On Tue, 14 Jun 2011 10:21:55 +0100
Gonçalo Borges wrote:
> Hi All...
Hi Gonçalo,
> 2./ Indeed, I have a very high number of jobs in the "old" directory:
>
> # ll /var/glite/jobcontrol/jobdir/new/ | wc -l
> 87
> # ll /var/glite/jobcontrol/jobdir/old/ | wc -l
> 3053
>
> Nevertheless, the entries in /var/glite/jobcontrol/jobdir/old/ are
> not so old (30 minutes or so) and I guess they reflect unmatched jobs
> which according to my settings (ExpiryPeriod = 3600; MatchRetryPeriod
> = 600) are retried every 10 m during an hour:
>
> # date; ll -tr /var/glite/jobcontrol/jobdir/old/ | head -n 2
> Tue Jun 14 10:12:49 WEST 2011
> total 10660
> -rw-r--r-- 1 glite glite 165 Jun 14 09:46
> 20110614T084634.949002_3086826048
Option 1: I had similar problems in our WMS. On a high load, it stopped
seeing bdii resources and jobs were not able to start. If it's the
case, you will find some descriptive message in
workload_manager_events.log. And, for sovling it, we installed
google_perf_tools (you will find the receipt at WMS known_issues).
Options 2: Have you recently upgraded lb? If yes, ensure
glite-lb-authz.conf has the correct values.
*You could also install WMSMonitor. Good tool for quick check.
> ---*---
>
> 3./ If I run condor_q, I see 4000 jobs in held state.
>
> # condor_q
> (...)
> 4028 jobs; 0 idle, 4 running, 4024 held
>
>
> I do not think it is normal to have such a number of held jobs in the
> condor queue, and I wonder of somehow, the problem I'm seeing is not
> a consequence of that. Is there anything else I could check?

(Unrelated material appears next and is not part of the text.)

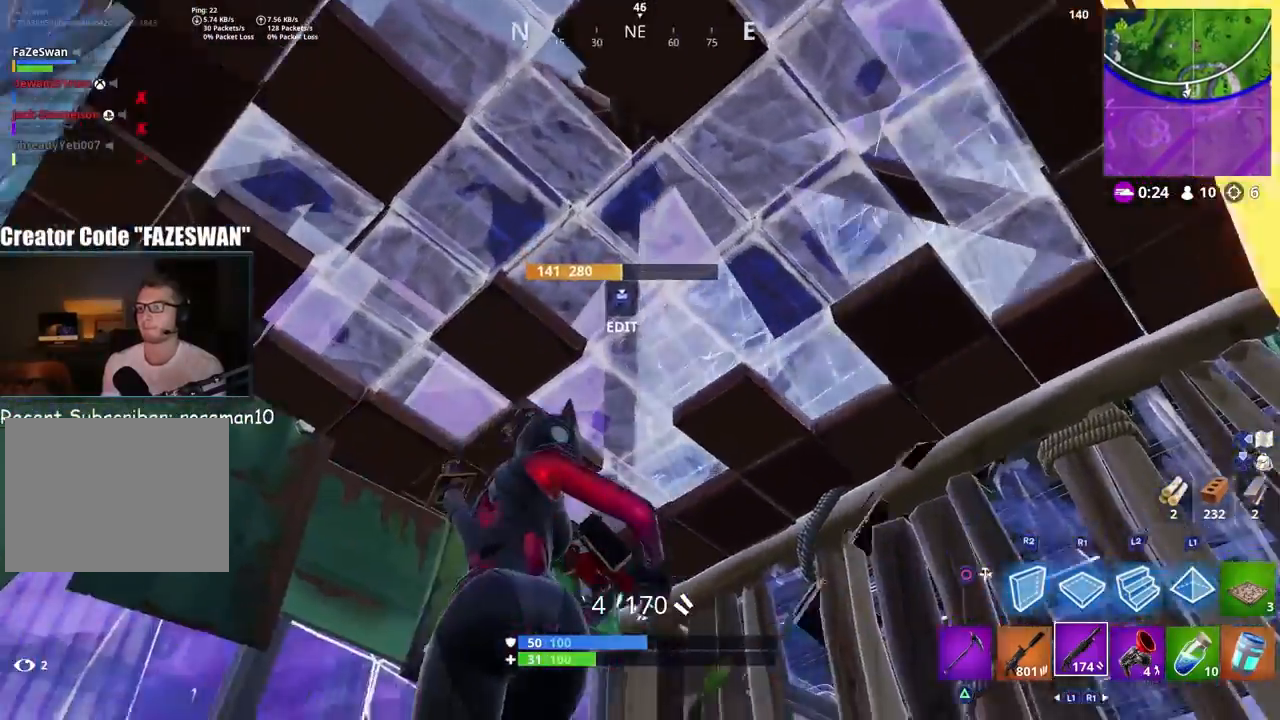
{"dt_ms": 500, "buttons": [], "left_stick": "up", "right_stick": "down-right", "events": [[133, "left_stick", "up-left"], [233, "R3", "down"], [233, "right_stick", "down"], [300, "R3", "up"], [383, "R3", "down"], [417, "right_stick", "down-right"], [450, "left_stick", "up"], [500, "R3", "up"]]}
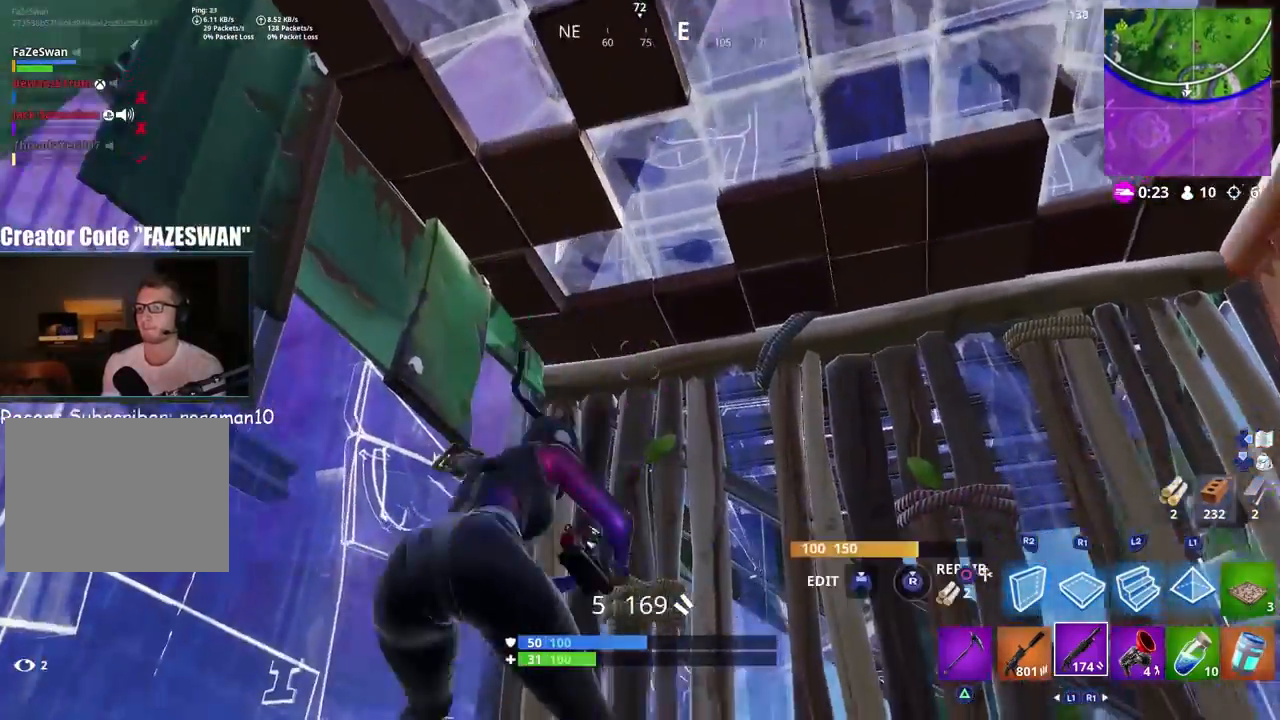
{"dt_ms": 500, "buttons": [], "left_stick": "up-left", "right_stick": "center", "events": [[100, "left_stick", "up-right"], [250, "right_stick", "down"], [400, "left_stick", "up-left"], [500, "right_stick", "center"]]}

Maarten senme this script wich must be in cron:
# cat /usr/local/sbin/clean_condor_jobs.sh
#!/bin/bash
CONDOR_CRAP=`/opt/condor-c/bin/condor_q -hold | grep glite | awk '{print $1}'`
for JOB_ID in $CONDOR_CRAP
do
echo "Removing job: " $JOB_ID
/opt/condor-c/bin/condor_rm $JOB_ID
# sleep 2
/opt/condor-c/bin/condor_rm -forcex $JOB_ID
done
> Cheers
> Goncalo
HTH,
Arnau
|